O garantismo sob ataque.
Por Sergio Tamer
É princípio assente nas democracias que o devido processo legal, garantidor dos princípios constitucionais e processuais, é que torna justa e legítima a aplicação da pena ou a absolvição do réu, restando os demais procedimentos como típicos dos tribunais de exceção existentes nas mais diversas formas de ditaduras e autocracias, sendo elas disfarçadas ou não.
O Supremo Tribunal Federal, no Brasil, nestes “tempos estranhos” a que alude o ministro Marco Aurélio Mello, tomou algumas posições de acesa polêmica, ora ultrapassando a sempre tênue linha que demarca a separação dos poderes e os atos políticos-jurídicos que lhes são inerentes, ora mitigando garantias expressas no texto constitucional, a exemplo do princípio da presunção de inocência insculpido no Art. 5, inc. LVII da Constituição Federal de 88, ao estabelecer que esse princípio não se configuraria, em si, como obstáculo à execução da pena enquanto pendente de apreciação os recursos especial e extraordinário. Por seu turno, as prisões preventivas e as medidas cautelares têm sido utilizadas aos borbotões, muitas vezes em nítido atropelo constitucional, mas quase sempre acompanhadas de saciantes espetáculos midiáticos. O respeitável público, majoritariamente, gosta e aplaude. Ou, como bem observou o professor e jurista Alexandre Freire: “Não se avança culturalmente restringindo-se direitos. ” Realmente, vivemos “tempos estranhos”…

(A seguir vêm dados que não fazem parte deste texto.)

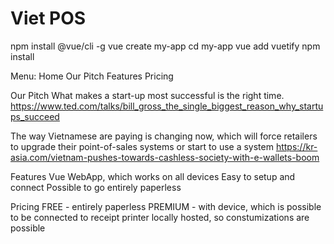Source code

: # Viet POS

npm install @vue/cli -g 
vue create my-app
cd my-app
vue add vuetify
npm install

Menu:
Home
Our Pitch
Features
Pricing


Our Pitch
What makes a start-up most successful is the right time.
https://www.ted.com/talks/bill_gross_the_single_biggest_reason_why_startups_succeed

The way Vietnamese are paying is changing now, which will force retailers to upgrade their point-of-sales systems or start to use a system
https://kr-asia.com/vietnam-pushes-towards-cashless-society-with-e-wallets-boom


Features
Vue WebApp, which works on all devices
Easy to setup and connect
Possible to go entirely paperless

Pricing
FREE -    entirely paperless
PREMIUM - with device, which is possible to be connected to receipt printer
          locally hosted, so constumizations are possible
          
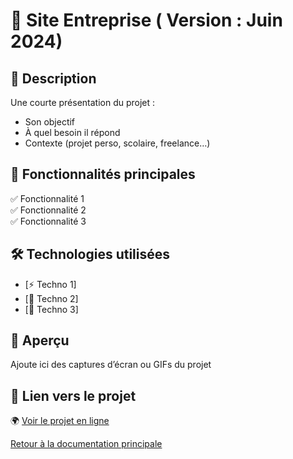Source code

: # 🎯 Site Entreprise ( Version : Juin 2024)

## 📖 Description  
Une courte présentation du projet :  
- Son objectif  
- À quel besoin il répond  
- Contexte (projet perso, scolaire, freelance…)  

## 🚀 Fonctionnalités principales  
✅ Fonctionnalité 1  
✅ Fonctionnalité 2  
✅ Fonctionnalité 3  

## 🛠️ Technologies utilisées  
- [⚡️ Techno 1]  
- [📱 Techno 2]  
- [💾 Techno 3]  

## 📸 Aperçu  
Ajoute ici des captures d’écran ou GIFs du projet  

## 🔗 Lien vers le projet  
🌍 [Voir le projet en ligne](URL_DU_PROJET)  

[Retour à la documentation principale](../../README.md)

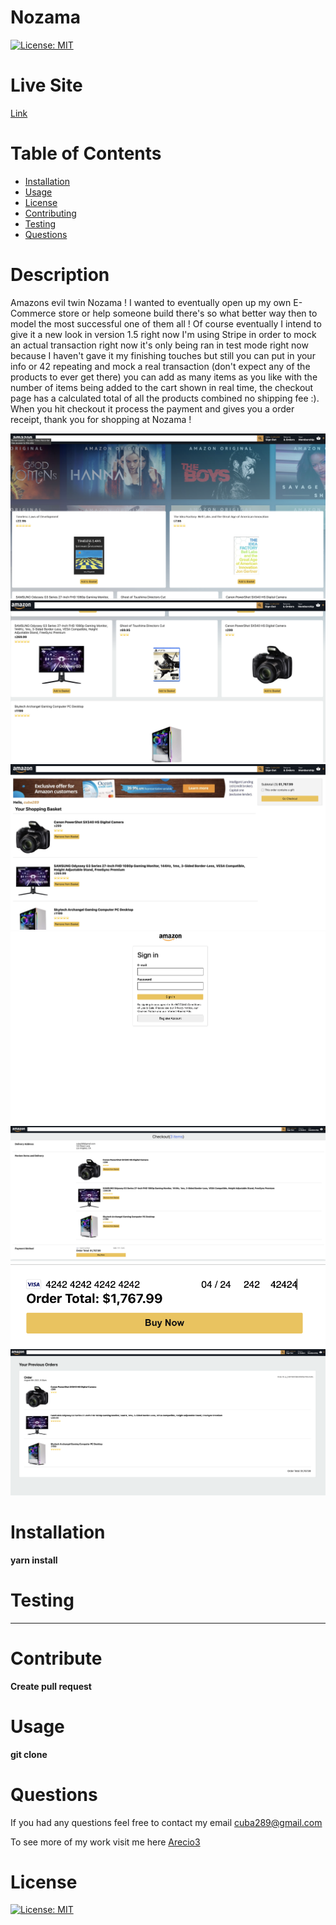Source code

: # Nozama
  [![License: MIT](https://img.shields.io/badge/License-MIT-yellow.svg)](https://opensource.org/licenses/MIT)

  # Live Site
  [Link](https://nozama-53fd6.web.app/)
  
  # Table of Contents 
  * [Installation](#Installation) 
  * [Usage](#Usage) 
  * [License](#license)
  * [Contributing](#Contribute) 
  * [Testing](#Testing)
  * [Questions](#Questions)
  
  # Description 
Amazons evil twin Nozama ! I wanted to eventually open up my own E-Commerce store or help someone build there's so what better way then to model the most successful one of them all ! Of course eventually I intend to give it a new look in version 1.5 right now I'm using Stripe in order to mock an actual transaction right now it's only being ran in test mode right now because I haven't gave it my finishing touches but still you can put in your info or 42 repeating and mock a real transaction (don't expect any of the products to ever get there) you can add as many items as you like with the number of items being added to the cart shown in real time, the checkout page has a calculated total of all the products combined no shipping fee :). When you hit checkout it process the payment and gives you a order receipt, thank you for shopping at Nozama !

<img src="src/images/nozama1.png"></img>
<img src="src/images/nozama2.png"></img>
<img src="src/images/nozama3.png"></img>
<img src="src/images/nozama4.png"></img>
<img src="src/images/nozama5.png"></img>
<img src="src/images/nozama6.png"></img>
<img src="src/images/nozama7.png"></img>
  
  # Installation
   **yarn install**

  # Testing
  ****

  # Contribute
  **Create pull request**

  # Usage
  **git clone**

  # Questions
  If you had any questions feel free to contact my email cuba289@gmail.com

  To see more of my work visit me here [Arecio3](https://github.com/Arecio3)


  # License
  [![License: MIT](https://img.shields.io/badge/License-MIT-yellow.svg)](https://opensource.org/licenses/MIT)

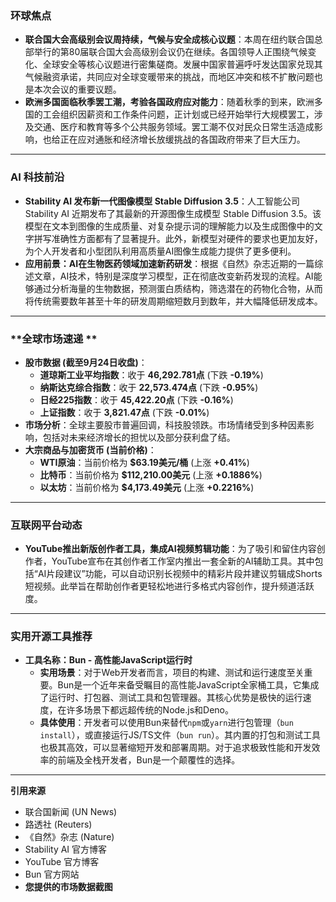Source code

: ### **环球焦点**

* **联合国大会高级别会议周持续，气候与安全成核心议题**：本周在纽约联合国总部举行的第80届联合国大会高级别会议仍在继续。各国领导人正围绕气候变化、全球安全等核心议题进行密集磋商。发展中国家普遍呼吁发达国家兑现其气候融资承诺，共同应对全球变暖带来的挑战，而地区冲突和核不扩散问题也是本次会议的重要议题。
* **欧洲多国面临秋季罢工潮，考验各国政府应对能力**：随着秋季的到来，欧洲多国的工会组织因薪资和工作条件问题，正计划或已经开始举行大规模罢工，涉及交通、医疗和教育等多个公共服务领域。罢工潮不仅对民众日常生活造成影响，也给正在应对通胀和经济增长放缓挑战的各国政府带来了巨大压力。

---

### **AI 科技前沿**

* **Stability AI 发布新一代图像模型 Stable Diffusion 3.5**：人工智能公司 Stability AI 近期发布了其最新的开源图像生成模型 Stable Diffusion 3.5。该模型在文本到图像的生成质量、对复杂提示词的理解能力以及生成图像中的文字拼写准确性方面都有了显著提升。此外，新模型对硬件的要求也更加友好，为个人开发者和小型团队利用高质量AI图像生成能力提供了更多便利。
* **应用前景：AI在生物医药领域加速新药研发**：根据《自然》杂志近期的一篇综述文章，AI技术，特别是深度学习模型，正在彻底改变新药发现的流程。AI能够通过分析海量的生物数据，预测蛋白质结构，筛选潜在的药物化合物，从而将传统需要数年甚至十年的研发周期缩短数月到数年，并大幅降低研发成本。

---

### **全球市场速递 **

* **股市数据 (截至9月24日收盘)**：
    * **道琼斯工业平均指数**：收于 **46,292.781点** (下跌 **-0.19%**)
    * **纳斯达克综合指数**：收于 **22,573.474点** (下跌 **-0.95%**)
    * **日经225指数**：收于 **45,422.20点** (下跌 **-0.16%**)
    * **上证指数**：收于 **3,821.47点** (下跌 **-0.01%**)
* **市场分析**：全球主要股市普遍回调，科技股领跌。市场情绪受到多种因素影响，包括对未来经济增长的担忧以及部分获利盘了结。
* **大宗商品与加密货币 (当前价格)**：
    * **WTI原油**：当前价格为 **$63.19美元/桶** (上涨 **+0.41%**)
    * **比特币**：当前价格为 **$112,210.00美元** (上涨 **+0.1886%**)
    * **以太坊**：当前价格为 **$4,173.49美元** (上涨 **+0.2216%**)

---

### **互联网平台动态**

* **YouTube推出新版创作者工具，集成AI视频剪辑功能**：为了吸引和留住内容创作者，YouTube宣布在其创作者工作室内推出一套全新的AI辅助工具。其中包括“AI片段建议”功能，可以自动识别长视频中的精彩片段并建议剪辑成Shorts短视频。此举旨在帮助创作者更轻松地进行多格式内容创作，提升频道活跃度。

---

### **实用开源工具推荐**

* **工具名称：Bun - 高性能JavaScript运行时**
    * **实用场景**：对于Web开发者而言，项目的构建、测试和运行速度至关重要。Bun是一个近年来备受瞩目的高性能JavaScript全家桶工具，它集成了运行时、打包器、测试工具和包管理器。其核心优势是极快的运行速度，在许多场景下都远超传统的Node.js和Deno。
    * **具体使用**：开发者可以使用Bun来替代`npm`或`yarn`进行包管理（`bun install`），或直接运行JS/TS文件（`bun run`）。其内置的打包和测试工具也极其高效，可以显著缩短开发和部署周期。对于追求极致性能和开发效率的前端及全栈开发者，Bun是一个颠覆性的选择。

---
**引用来源**

* 联合国新闻 (UN News)
* 路透社 (Reuters)
* 《自然》杂志 (Nature)
* Stability AI 官方博客
* YouTube 官方博客
* Bun 官方网站
* **您提供的市场数据截图**

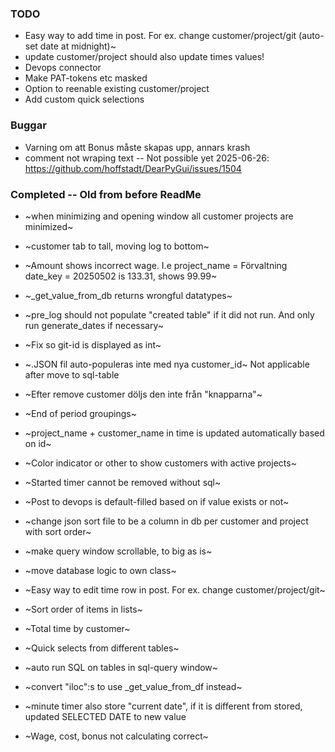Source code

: ### TODO

- Easy way to add time in post. For ex. change customer/project/git
(auto-set date at midnight)~
- update customer/project should also update times values!
- Devops connector
- Make PAT-tokens etc masked
- Option to reenable existing customer/project
- Add custom quick selections


### Buggar

- Varning om att Bonus måste skapas upp, annars krash
- comment not wraping text -- Not possible yet 2025-06-26: https://github.com/hoffstadt/DearPyGui/issues/1504

### Completed -- Old from before ReadMe
- ~when minimizing and opening window all customer projects are minimized~
- ~customer tab to tall, moving log to bottom~
- ~Amount shows incorrect wage. I.e project_name = Förvaltning date_key = 20250502 is 133.31, shows 99.99~
- ~_get_value_from_db returns wrongful datatypes~
- ~pre_log should not populate "created table" if it did not run. And only run generate_dates if necessary~
- ~Fix so git-id is displayed as int~
- ~.JSON fil auto-populeras inte med nya customer_id~ Not applicable after move to sql-table
- ~Efter remove customer döljs den inte från "knapparna"~

- ~End of period groupings~
- ~project_name + customer_name in time is updated automatically based on id~
- ~Color indicator or other to show customers with active projects~
- ~Started timer cannot be removed without sql~
- ~Post to devops is default-filled based on if value exists or not~
- ~change json sort file to be a column in db per customer and project with sort order~
- ~make query window scrollable, to big as is~
- ~move database logic to own class~
- ~Easy way to edit time row in post. For ex. change customer/project/git~
- ~Sort order of items in lists~
- ~Total time by customer~
- ~Quick selects from different tables~
- ~auto run SQL on tables in sql-query window~
- ~convert "iloc":s to use _get_value_from_df instead~
- ~minute timer also store "current date", if it is different from stored, updated SELECTED DATE to new value 
- ~Wage, cost, bonus not calculating correct~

Não estamos falando – é bom que se ressalve – de omissões legislativas, nem tampouco de normas programáticas que exigem o esforço criativo e constitutivo das decisões judiciais na direção das garantias e dos direitos fundamentais, mas de decisões que fazem o caminho inverso, afrontando princípios constitucionais garantistas. Nem o “judicial ativism” ousaria tanto!
O modelo garantista de que nos fala Ferrajoli é uma ampliação do significado de “garantias” justamente no âmbito do direito penal. Ao surgir na cultura italiana de esquerda na segunda metade dos anos setenta, o garantismo aparece associado à tradição clássica do pensamento penal liberal. É típico, pois do iluminismo jurídico, da tutela do direito à vida, à integridade e à liberdade pessoal frente ao poder punitivo. Assim, garantismo e direito penal mínimo são termos sinônimos que expressam um modelo teórico e normativo de direito penal que intenta minimizar a violência da intervenção punitiva.
Ao falar do fundamento democrático da legitimização do poder punitivo, Ferrajoli afirma que se o significado de “democracia” equivalesse à “vontade da maioria”, ficaria excluída toda possibilidade de fundar uma axiologia democrática e garantista do direito penal. Nesse sentido, a legitimação do poder judicial não é “democrática” se a entendemos somente como vontade da maioria pois o próprio Norberto Bobbio já se referiu ao tema dizendo que “a batalha pelo garantismo sempre foi uma batalha da minoria”. É nesse ponto que Ferrajoli afirma que “não se pode condenar ou absolver a um homem porque convém aos interesses ou à vontade da maioria. Nenhuma maioria, por esmagadora que seja, pode fazer legítima a condenação de um inocente ou a absolvição de um culpado”.
Portanto, a democracia que queremos no âmbito jurídico-político não é a democracia das maiorias volúveis, mas a democracia constitucional, ou “de direito”, a qual faz referência não à maioria, senão “ao que” é o que não pode decidir nenhuma maioria, nem sequer por unanimidade, situação em que as constituições democráticas convencionaram subtrair à vontade da maioria, nomeadamente no campo dos direitos fundamentais. As garantias, incorporadas nas constituições, são como fontes de legitimação jurídica e política das concretas decisões no âmbito penal. Nesse ponto, apoiado no pensamento de Dworkin, o autor de “Democracia e garantismo” afirma que precisamente porque os direitos fundamentais e suas garantias são “direitos e garantias frente à maioria”, também o poder judicial, a quem se encomenda sua tutela, deve ser um poder virtualmente “frente à maioria”.
A leitura do mestre italiano serve de reflexão, nestes tempos de “vaidades exacerbadas” e de busca de protagonismos midiáticos, impulsionados pelas “vozes das ruas”, para que nossos juízes do STF não caiam na tentação de fazer uma espécie de “ativismo judicial às avessas” pois, ao atropelar os direitos fundamentais constitucionalmente garantidos, como fizeram no julgamento do HC 126.292/SP estão a golpear, na verdade, a legitimidade da jurisdição.
Sergio Tamer é doutor em Direito Constitucional pela Universidade de Salamanca, editor da Revista Juris e Presidente do CECGP – Centro de Estudos Constitucionais e de Gestão Pública.